Pick out every line in the listing below that contains the string "developer", and copy each one in full.
*** Opening of DATA EXTRACT ***
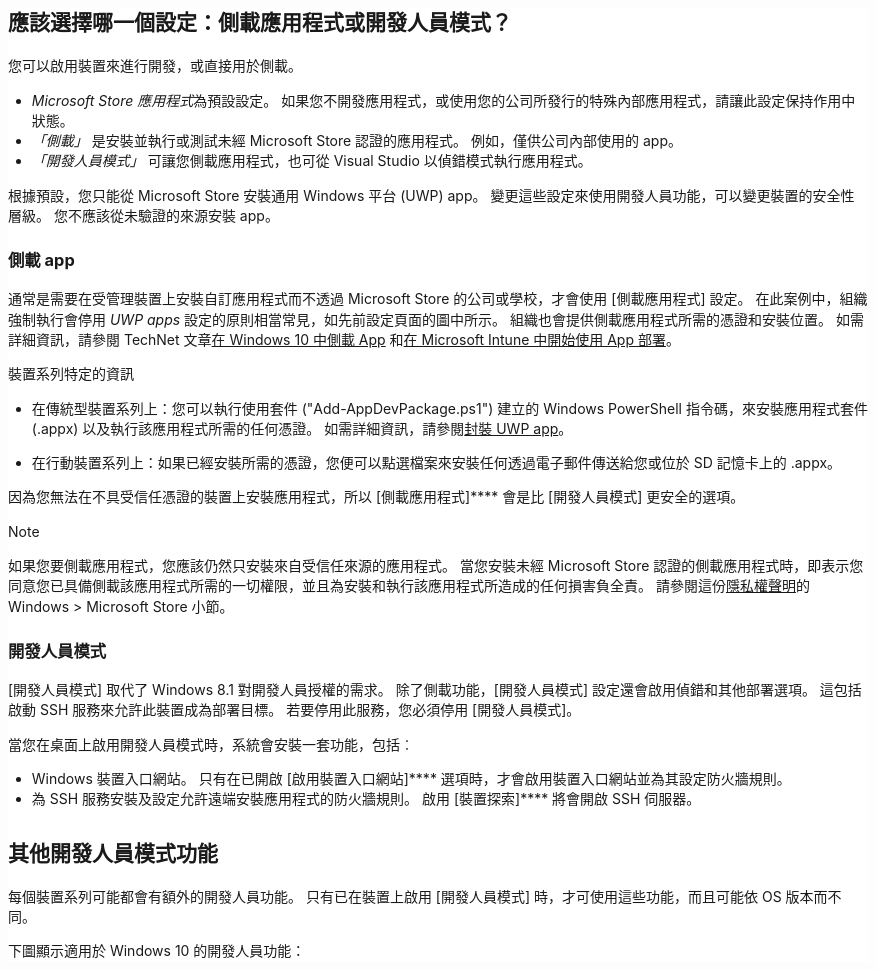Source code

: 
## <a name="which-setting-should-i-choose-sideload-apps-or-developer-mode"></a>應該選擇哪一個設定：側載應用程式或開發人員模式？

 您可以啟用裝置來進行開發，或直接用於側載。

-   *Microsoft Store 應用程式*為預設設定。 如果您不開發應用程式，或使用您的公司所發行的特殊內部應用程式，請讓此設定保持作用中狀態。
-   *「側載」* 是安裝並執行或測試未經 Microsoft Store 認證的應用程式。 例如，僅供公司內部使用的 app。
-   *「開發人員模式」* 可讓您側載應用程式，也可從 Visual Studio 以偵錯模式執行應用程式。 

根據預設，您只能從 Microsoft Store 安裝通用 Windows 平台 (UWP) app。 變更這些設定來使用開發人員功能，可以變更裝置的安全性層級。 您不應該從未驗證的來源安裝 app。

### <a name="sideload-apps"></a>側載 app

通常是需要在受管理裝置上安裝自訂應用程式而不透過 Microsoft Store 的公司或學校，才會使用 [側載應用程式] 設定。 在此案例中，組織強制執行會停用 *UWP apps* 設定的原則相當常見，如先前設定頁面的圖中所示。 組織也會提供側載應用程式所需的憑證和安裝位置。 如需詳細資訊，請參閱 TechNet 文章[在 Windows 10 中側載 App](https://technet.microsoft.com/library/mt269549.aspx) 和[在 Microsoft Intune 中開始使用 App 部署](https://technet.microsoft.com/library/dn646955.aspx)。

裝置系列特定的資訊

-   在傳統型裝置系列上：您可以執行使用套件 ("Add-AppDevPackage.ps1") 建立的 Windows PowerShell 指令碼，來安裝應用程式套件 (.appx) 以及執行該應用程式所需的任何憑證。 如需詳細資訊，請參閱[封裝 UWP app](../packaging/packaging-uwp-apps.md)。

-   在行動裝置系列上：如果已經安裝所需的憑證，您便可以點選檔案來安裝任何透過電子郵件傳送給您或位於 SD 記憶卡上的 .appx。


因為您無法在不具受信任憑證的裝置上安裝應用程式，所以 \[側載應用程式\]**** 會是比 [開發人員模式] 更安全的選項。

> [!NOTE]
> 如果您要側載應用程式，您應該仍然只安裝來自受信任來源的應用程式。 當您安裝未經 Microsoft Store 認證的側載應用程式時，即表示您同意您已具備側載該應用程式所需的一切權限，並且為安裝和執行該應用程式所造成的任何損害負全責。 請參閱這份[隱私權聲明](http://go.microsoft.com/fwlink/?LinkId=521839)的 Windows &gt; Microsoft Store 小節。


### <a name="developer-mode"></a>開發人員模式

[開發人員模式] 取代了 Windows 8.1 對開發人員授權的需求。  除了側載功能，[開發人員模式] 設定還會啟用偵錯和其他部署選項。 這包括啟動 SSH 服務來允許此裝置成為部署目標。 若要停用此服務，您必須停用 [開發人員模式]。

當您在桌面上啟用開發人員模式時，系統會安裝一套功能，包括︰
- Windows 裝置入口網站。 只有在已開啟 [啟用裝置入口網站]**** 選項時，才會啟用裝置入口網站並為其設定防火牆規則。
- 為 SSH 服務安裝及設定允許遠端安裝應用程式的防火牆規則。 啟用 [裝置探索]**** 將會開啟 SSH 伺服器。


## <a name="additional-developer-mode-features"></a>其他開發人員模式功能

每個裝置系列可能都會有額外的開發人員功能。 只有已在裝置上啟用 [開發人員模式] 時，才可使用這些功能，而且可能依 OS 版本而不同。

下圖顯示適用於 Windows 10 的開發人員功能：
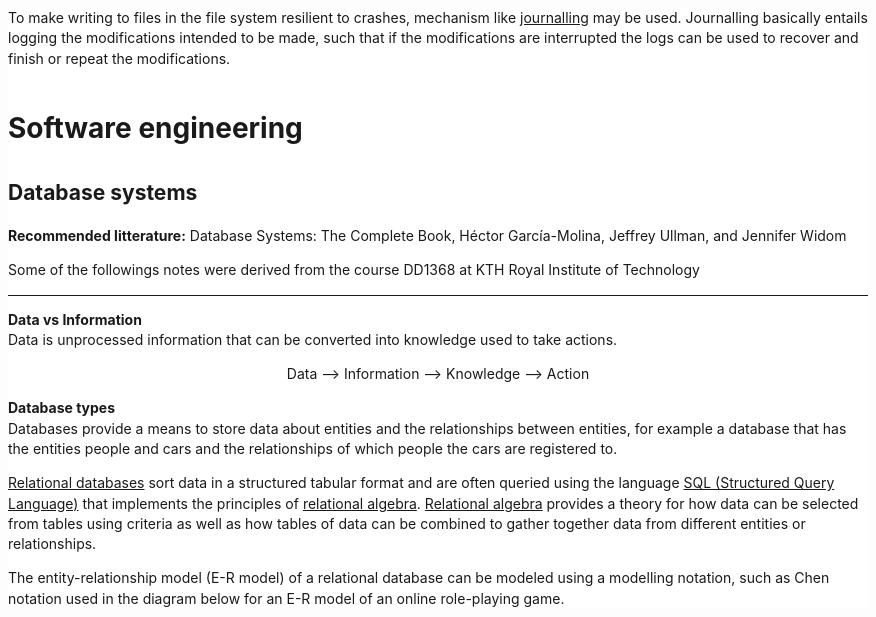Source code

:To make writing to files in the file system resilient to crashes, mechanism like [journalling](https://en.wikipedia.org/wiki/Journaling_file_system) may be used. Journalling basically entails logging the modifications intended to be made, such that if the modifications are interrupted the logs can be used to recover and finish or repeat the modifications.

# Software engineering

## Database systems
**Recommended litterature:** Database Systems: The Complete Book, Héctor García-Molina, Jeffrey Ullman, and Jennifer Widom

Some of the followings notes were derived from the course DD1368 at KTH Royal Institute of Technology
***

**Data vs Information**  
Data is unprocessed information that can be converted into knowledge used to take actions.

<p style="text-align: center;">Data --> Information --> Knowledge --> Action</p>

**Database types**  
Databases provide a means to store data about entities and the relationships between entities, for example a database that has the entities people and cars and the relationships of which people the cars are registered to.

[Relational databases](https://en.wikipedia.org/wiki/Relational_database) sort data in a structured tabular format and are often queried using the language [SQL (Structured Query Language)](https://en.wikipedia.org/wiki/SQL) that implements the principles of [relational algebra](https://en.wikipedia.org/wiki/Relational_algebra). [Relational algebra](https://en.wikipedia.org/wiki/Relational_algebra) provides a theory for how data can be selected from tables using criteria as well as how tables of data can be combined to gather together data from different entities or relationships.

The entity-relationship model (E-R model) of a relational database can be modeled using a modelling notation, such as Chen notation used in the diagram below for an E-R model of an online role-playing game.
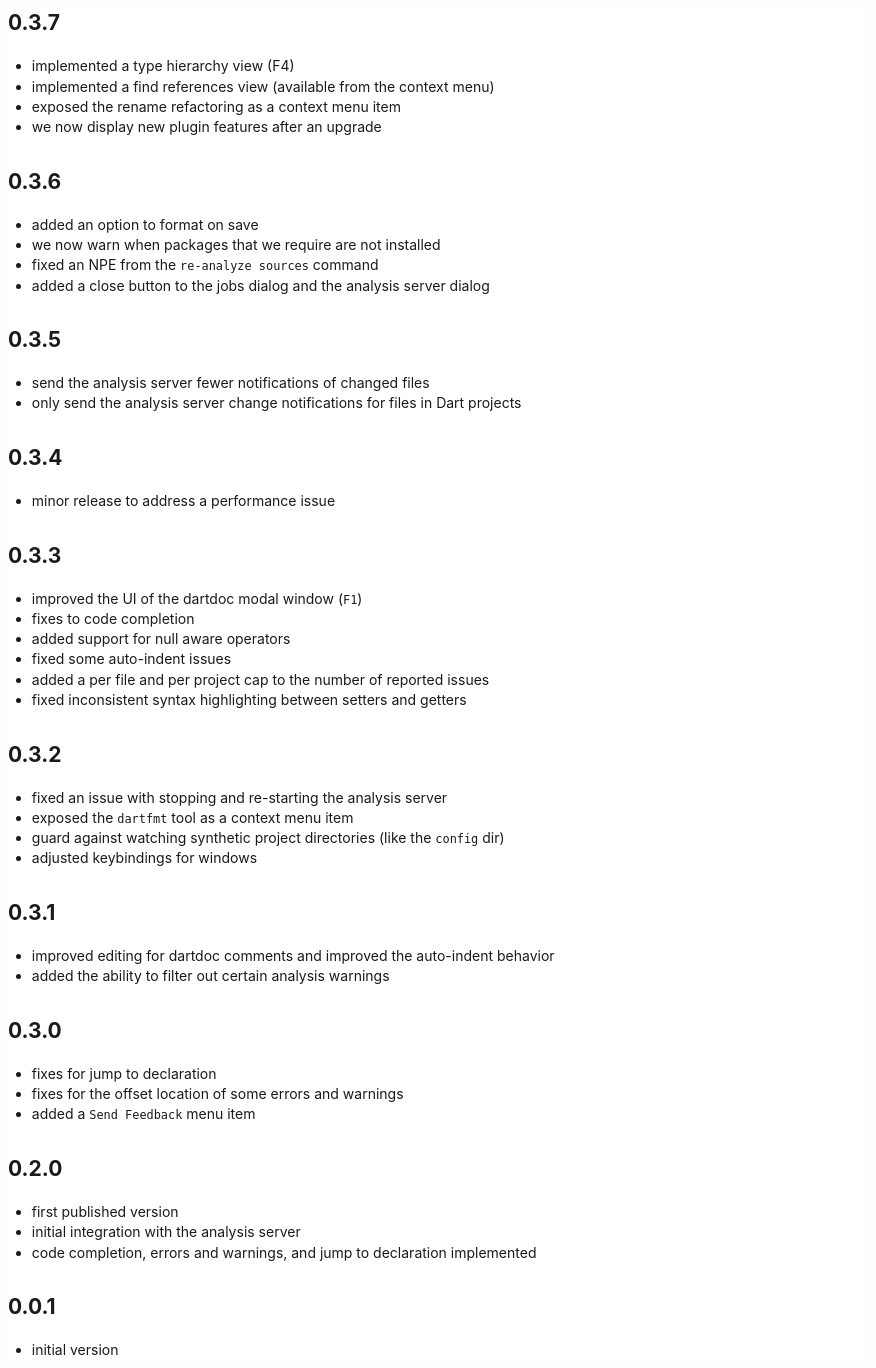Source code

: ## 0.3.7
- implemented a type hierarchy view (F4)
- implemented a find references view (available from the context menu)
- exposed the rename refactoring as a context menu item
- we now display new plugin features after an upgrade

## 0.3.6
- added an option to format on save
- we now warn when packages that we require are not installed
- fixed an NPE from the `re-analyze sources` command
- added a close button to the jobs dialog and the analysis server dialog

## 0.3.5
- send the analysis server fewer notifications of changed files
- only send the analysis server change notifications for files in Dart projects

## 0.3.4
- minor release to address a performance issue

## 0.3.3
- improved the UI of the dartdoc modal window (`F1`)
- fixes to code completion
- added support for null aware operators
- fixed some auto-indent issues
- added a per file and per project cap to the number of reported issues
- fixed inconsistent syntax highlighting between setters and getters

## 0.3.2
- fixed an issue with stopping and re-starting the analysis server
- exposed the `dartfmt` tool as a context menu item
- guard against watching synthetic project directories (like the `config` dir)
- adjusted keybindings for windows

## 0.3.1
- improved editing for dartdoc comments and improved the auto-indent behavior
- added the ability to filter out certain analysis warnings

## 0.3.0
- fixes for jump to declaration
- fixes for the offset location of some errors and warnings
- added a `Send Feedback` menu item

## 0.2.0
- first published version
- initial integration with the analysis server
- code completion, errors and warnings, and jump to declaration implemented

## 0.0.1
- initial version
*** Close of DATA EXTRACT ***
REPLY:
## <a name="which-setting-should-i-choose-sideload-apps-or-developer-mode"></a>應該選擇哪一個設定：側載應用程式或開發人員模式？
### <a name="developer-mode"></a>開發人員模式
## <a name="additional-developer-mode-features"></a>其他開發人員模式功能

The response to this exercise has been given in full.